┌────────

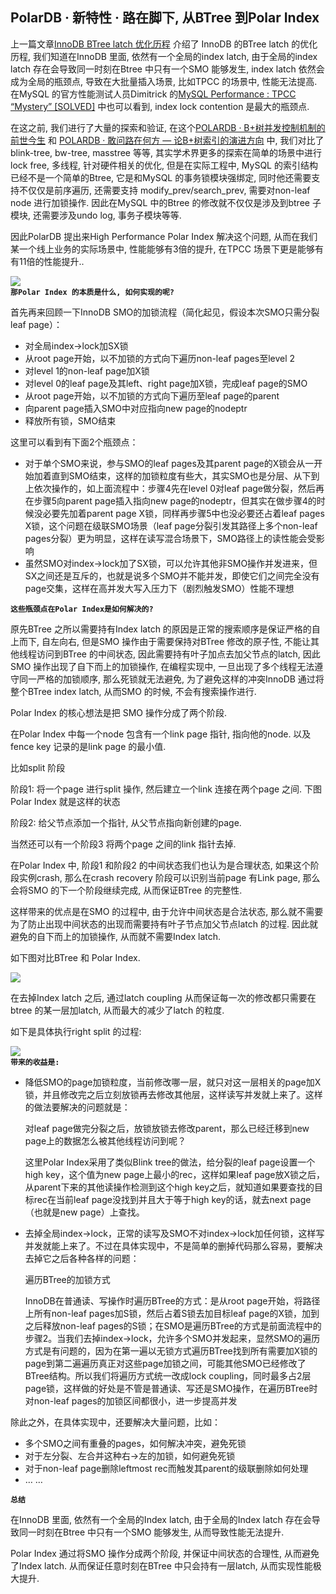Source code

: ## PolarDB · 新特性 · 路在脚下, 从BTree 到Polar Index


上一篇文章[InnoDB BTree latch 优化历程][3] 介绍了 InnoDB 的BTree latch 的优化历程, 我们知道在InnoDB 里面, 依然有一个全局的index latch, 由于全局的index latch 存在会导致同一时刻在Btree 中只有一个SMO 能够发生, index latch 依然会成为全局的瓶颈点, 导致在大批量插入场景, 比如TPCC 的场景中, 性能无法提高. 在MySQL 的官方性能测试人员Dimitrick 的[MySQL Performance : TPCC “Mystery” [SOLVED]][4] 中也可以看到, index lock contention 是最大的瓶颈点.  


在这之前, 我们进行了大量的探索和验证, 在这个[POLARDB · B+树并发控制机制的前世今生][5] 和 [POLARDB · 敢问路在何方 — 论B+树索引的演进方向][6] 中,  我们对比了blink-tree, bw-tree, masstree 等等, 其实学术界更多的探索在简单的场景中进行lock free, 多线程, 针对硬件相关的优化, 但是在实际工程中, MySQL 的索引结构已经不是一个简单的Btree, 它是和MySQL 的事务锁模块强绑定, 同时他还需要支持不仅仅是前序遍历, 还需要支持 modify_prev/search_prev, 需要对non-leaf node 进行加锁操作. 因此在MySQL 中的Btree 的修改就不仅仅是涉及到btree 子模块, 还需要涉及undo log, 事务子模块等等.  


因此PolarDB 提出来High Performance Polar Index 解决这个问题, 从而在我们某一个线上业务的实际场景中, 性能能够有3倍的提升, 在TPCC 场景下更是能够有有11倍的性能提升..  


![][0]   **`那Polar Index 的本质是什么, 如何实现的呢?`**   


首先再来回顾一下InnoDB SMO的加锁流程（简化起见，假设本次SMO只需分裂leaf page）：  


* 对全局index->lock加SX锁
* 从root page开始，以不加锁的方式向下遍历non-leaf pages至level 2
* 对level 1的non-leaf page加X锁
* 对level 0的leaf page及其left、right page加X锁，完成leaf page的SMO
* 从root page开始，以不加锁的方式向下遍历至leaf page的parent
* 向parent page插入SMO中对应指向new page的nodeptr
* 释放所有锁，SMO结束



这里可以看到有下面2个瓶颈点：  


* 对于单个SMO来说，参与SMO的leaf pages及其parent page的X锁会从一开始加着直到SMO结束，这样的加锁粒度有些大，其实SMO也是分层、从下到上依次操作的，如上面流程中：步骤4先在level 0对leaf page做分裂，然后再在步骤5向parent page插入指向new page的nodeptr，但其实在做步骤4的时候没必要先加着parent page X锁，同样再步骤5中也没必要还占着leaf pages X锁，这个问题在级联SMO场景（leaf page分裂引发其路径上多个non-leaf pages分裂）更为明显，这样在读写混合场景下，SMO路径上的读性能会受影响
* 虽然SMO对index->lock加了SX锁，可以允许其他非SMO操作并发进来，但SX之间还是互斥的，也就是说多个SMO并不能并发，即使它们之间完全没有page交集，这样在高并发大写入压力下（剧烈触发SMO）性能不理想

 **`这些瓶颈点在Polar Index是如何解决的?`**   


原先BTree 之所以需要持有Index latch 的原因是正常的搜索顺序是保证严格的自上而下, 自左向右, 但是SMO 操作由于需要保持对BTree 修改的原子性, 不能让其他线程访问到BTree 的中间状态, 因此需要持有叶子加点去加父节点的latch, 因此SMO 操作出现了自下而上的加锁操作, 在编程实现中, 一旦出现了多个线程无法遵守同一严格的加锁顺序, 那么死锁就无法避免, 为了避免这样的冲突InnoDB 通过将整个BTree index latch, 从而SMO 的时候, 不会有搜索操作进行.  


Polar Index 的核心想法是把 SMO 操作分成了两个阶段.  


在Polar Index 中每一个node 包含有一个link page 指针, 指向他的node.  以及fence key 记录的是link page 的最小值.  


比如split 阶段  


阶段1: 将一个page 进行split 操作,  然后建立一个link 连接在两个page 之间. 下图Polar Index 就是这样的状态  


阶段2: 给父节点添加一个指针, 从父节点指向新创建的page.  


当然还可以有一个阶段3 将两个page 之间的link 指针去掉.  


在Polar Index 中, 阶段1 和阶段2 的中间状态我们也认为是合理状态, 如果这个阶段实例crash, 那么在crash recovery 阶段可以识别当前page 有Link page, 那么会将SMO 的下一个阶段继续完成, 从而保证BTree 的完整性.  


这样带来的优点是在SMO 的过程中, 由于允许中间状态是合法状态, 那么就不需要为了防止出现中间状态的出现而需要持有叶子节点加父节点latch 的过程. 因此就避免的自下而上的加锁操作, 从而就不需要Index latch.  


如下图对比BTree 和 Polar Index.  


![][1]  


在去掉Index latch 之后, 通过latch coupling 从而保证每一次的修改都只需要在btree 的某一层加latch, 从而最大的减少了latch 的粒度.  


如下是具体执行right split 的过程:  


![][2]   **`带来的收益是:`**   


* 降低SMO的page加锁粒度，当前修改哪一层，就只对这一层相关的page加X锁，并且修改完之后立刻放锁再去修改其他层，这样读写并发就上来了。这样的做法要解决的问题就是：  


    对leaf page做完分裂之后，放锁放锁去修改parent，那么已经迁移到new page上的数据怎么被其他线程访问到呢？  

    这里Polar Index采用了类似Blink tree的做法，给分裂的leaf page设置一个high key，这个值为new page上最小的rec，这样如果leaf page放X锁之后，从parent下来的其他读操作检测到这个high key之后，就知道如果要查找的目标rec在当前leaf page没找到并且大于等于high key的话，就去next page（也就是new page）上查找。  

  
* 去掉全局index->lock，正常的读写及SMO不对index->lock加任何锁，这样写并发就能上来了。不过在具体实现中，不是简单的删掉代码那么容易，要解决去掉它之后各种各样的问题：  


    遍历BTree的加锁方式  

    InnoDB在普通读、写操作时遍历BTree的方式：是从root page开始，将路径上所有non-leaf pages加S锁，然后占着S锁去加目标leaf page的X锁，加到之后释放non-leaf pages的S锁；在SMO是遍历BTree的方式是前面流程中的步骤2。当我们去掉index->lock，允许多个SMO并发起来，显然SMO的遍历方式是有问题的，因为在第一遍以无锁方式遍历BTree找到所有需要加X锁的page到第二遍遍历真正对这些page加锁之间，可能其他SMO已经修改了BTree结构。所以我们将遍历方式统一改成lock coupling，同时最多占2层page锁，这样做的好处是不管是普通读、写还是SMO操作，在遍历BTree时对non-leaf pages的加锁区间都很小，进一步提高并发  



除此之外，在具体实现中，还要解决大量问题，比如：  


* 多个SMO之间有重叠的pages，如何解决冲突，避免死锁
* 对于左分裂、左合并这种右->左的加锁，如何避免死锁
* 对于non-leaf page删除leftmost rec而触发其parent的级联删除如何处理
* … …
  

 **`总结`**   


在InnoDB 里面, 依然有一个全局的Index latch, 由于全局的Index latch 存在会导致同一时刻在Btree 中只有一个SMO 能够发生, 从而导致性能无法提升.  


Polar Index 通过将SMO 操作分成两个阶段, 并保证中间状态的合理性, 从而避免了Index latch. 从而保证任意时刻在BTree 中只会持有一层latch, 从而实现性能极大提升.  


[3]: https://zhuanlan.zhihu.com/p/151397269
[4]: http://dimitrik.free.fr/blog/posts/mysql-80-tpcc-mystery.html
[5]: ./https://zhuanlan.zhihu.com/p/50112182
[6]: https://zhuanlan.zhihu.com/p/50630867
[0]: https://raw.githubusercontent.com/baotiao/bb/main/img/20210521014602.png
[1]: https://raw.githubusercontent.com/baotiao/bb/main/img/20210521014742.png
[2]: https://raw.githubusercontent.com/baotiao/bb/main/img/20210521014719.png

└────────

Problem to solve: Beginning at the line that holds "[3]: https://zhuanlan.zhihu.com/p/151397269", copy every line through the end of the entries exactly as given, and only those lines.

Your response:
[3]: https://zhuanlan.zhihu.com/p/151397269
[4]: http://dimitrik.free.fr/blog/posts/mysql-80-tpcc-mystery.html
[5]: ./https://zhuanlan.zhihu.com/p/50112182
[6]: https://zhuanlan.zhihu.com/p/50630867
[0]: https://raw.githubusercontent.com/baotiao/bb/main/img/20210521014602.png
[1]: https://raw.githubusercontent.com/baotiao/bb/main/img/20210521014742.png
[2]: https://raw.githubusercontent.com/baotiao/bb/main/img/20210521014719.png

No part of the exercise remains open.